Everyone loves a good barn find. But the story behind this adorable BSA has a different twist: It’s a charity find.
When Hurricane Sandy tore through the Eastern seaboard of the United States in 2012, New York was hit hard. In an effort to help displaced residents in Far Rockaway, Brooklyn, the local motorcycle community came together, and held a fundraiser.
This BSA went under the hammer—and Brooklyn resident Tim Harney, took it home. “The bike was literally a pile of broken bolts and bent metal,” Tim tells us. “Hidden inside its warped cases, however, beat the heart of a 1951 BSA C11.”
With just 12 max horsepower and a top speed of around 45 mph (72 kph), the pile of parts did not look very enticing. “But the idea of buying a generator with the proceeds of the sale, and supplying power to two city blocks, sounded great!” says Tim. So, with his pocket lightened to the tune of $500, the 250cc pre-unit British single became Tim’s new project bike.
With customer work keeping him busy, Tim couldn’t make the BSA his #1 priority.
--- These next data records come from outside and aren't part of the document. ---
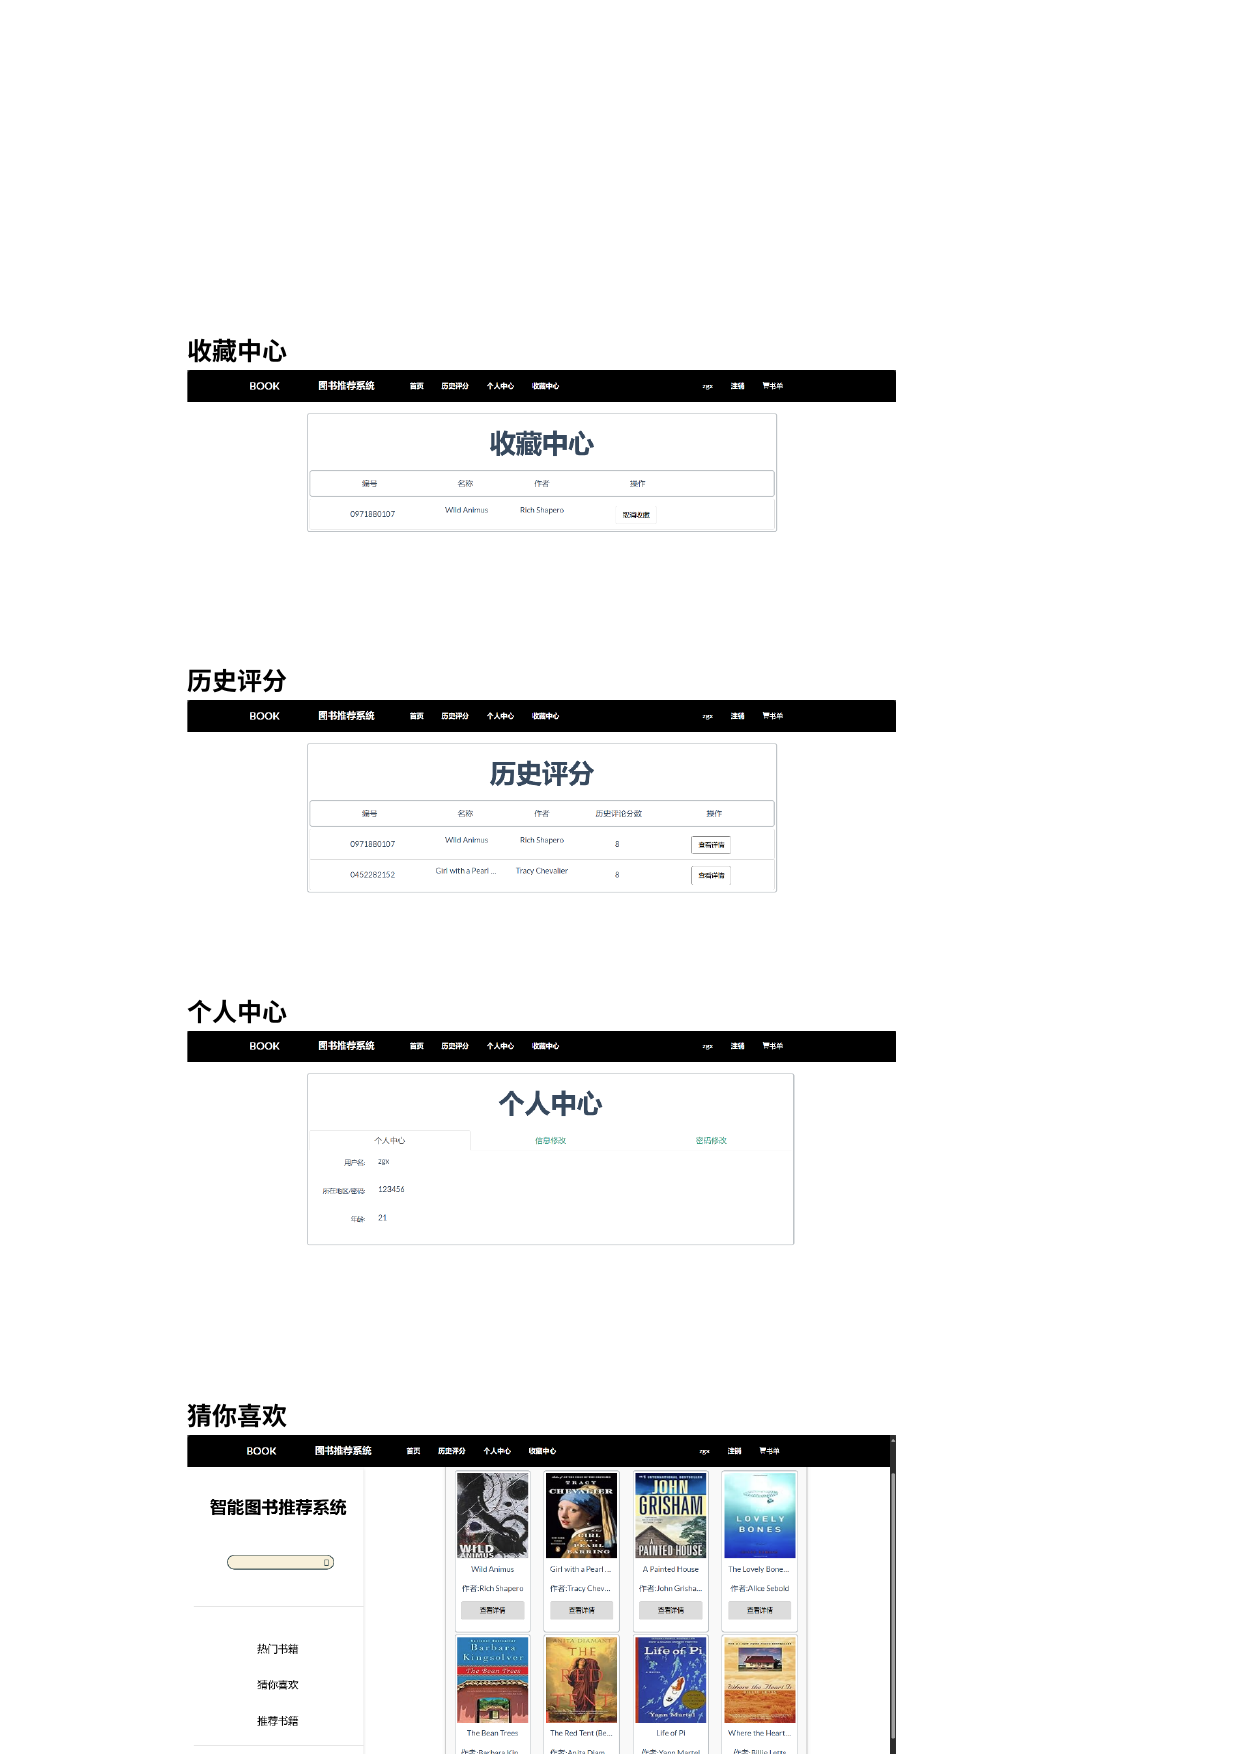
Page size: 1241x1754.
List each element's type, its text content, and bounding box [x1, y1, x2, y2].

picture [187, 700, 896, 929]
text 历史评分 [187, 662, 1053, 698]
picture [187, 1435, 896, 1754]
picture [187, 1031, 896, 1271]
text 猜你喜欢 [187, 1396, 1053, 1432]
text 收藏中心 [187, 331, 1053, 367]
picture [187, 370, 896, 578]
text 个人中心 [187, 992, 1053, 1028]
It just sat in his shop, getting a little bit of attention here and there, month after month. Then, years later, Tim suddenly found the incentive he needed.
“I was invited to show a bike at the Brooklyn Invitational,” he says. “The show is more gallery and less garage shop. Some say it spawned the modern ’boutique motorcycle show.’”
“Honored to be showing amongst industry legends, I knew I had to try much harder then I typically did!”
Many hours of labor later, Tim had transformed the BSA into the handsome resto-mod you see here. Like most of Tim’s builds, it’s sporting monochromatic finishes—and an honest, hand-built vibe that keeps us coming back for more.
Tim gutted the BSA from top to bottom, and rebuilt it with a few tasteful upgrades. He’s also spent time on the engine, which has been re-sleeved, balanced, shimmed, tightened and polished.
There’s all-new, handcrafted aluminum bodywork too, but Tim avoided doing anything wacky. “I wanted to ‘stay within the vocabulary’ of the original bike,” he explained.
The new fuel and oil tank fit together neatly, and are both plumbed with AN fittings. There’s an abbreviated fender out back with a swish little ducktail to finish it off, and a headlight-less shroud at the front.
The wheels have gone down in size, from skinny 20” rims to slightly beefier 19” versions at both ends. The rims were custom extruded, before being laced to the stock drum brake hubs by Buchanan’s Spoke & Rim.
Keen BSA historians will note that the 1951 C11 did not come equipped with this girder-style front end. This particular one’s from a 1939 Harley-Davidson Hummer; Tim restored it, and made it fit the BSA.
The handlebars are equally curious: they’re from a Raleigh pedal bike, circa 1919. They’ve been heavily modified to take an internal throttle—and a brake and clutch lever that could support the stress of motorcycle cables.
Additional touches include a custom-made, goat leather seat, and a high-slung exhaust header, capped with a Cone Engineering muffler. There’s a sprinkling of smaller details throughout the bike—like safety wire on some of the bolts—which reward close inspection without crossing into overkill territory.
After paint, polishing and chrome, Tim’s Brooklyn show entry was finally worthy of its invitation. The little BSA had been fully reborn—although a little quirkier than before.
It’s an unusually creative reinterpretation of old British iron, and that’s a good thing. “Giving new life to a historic vehicle doesn’t always have to have the same conclusion,” Tim says—and we couldn’t agree more.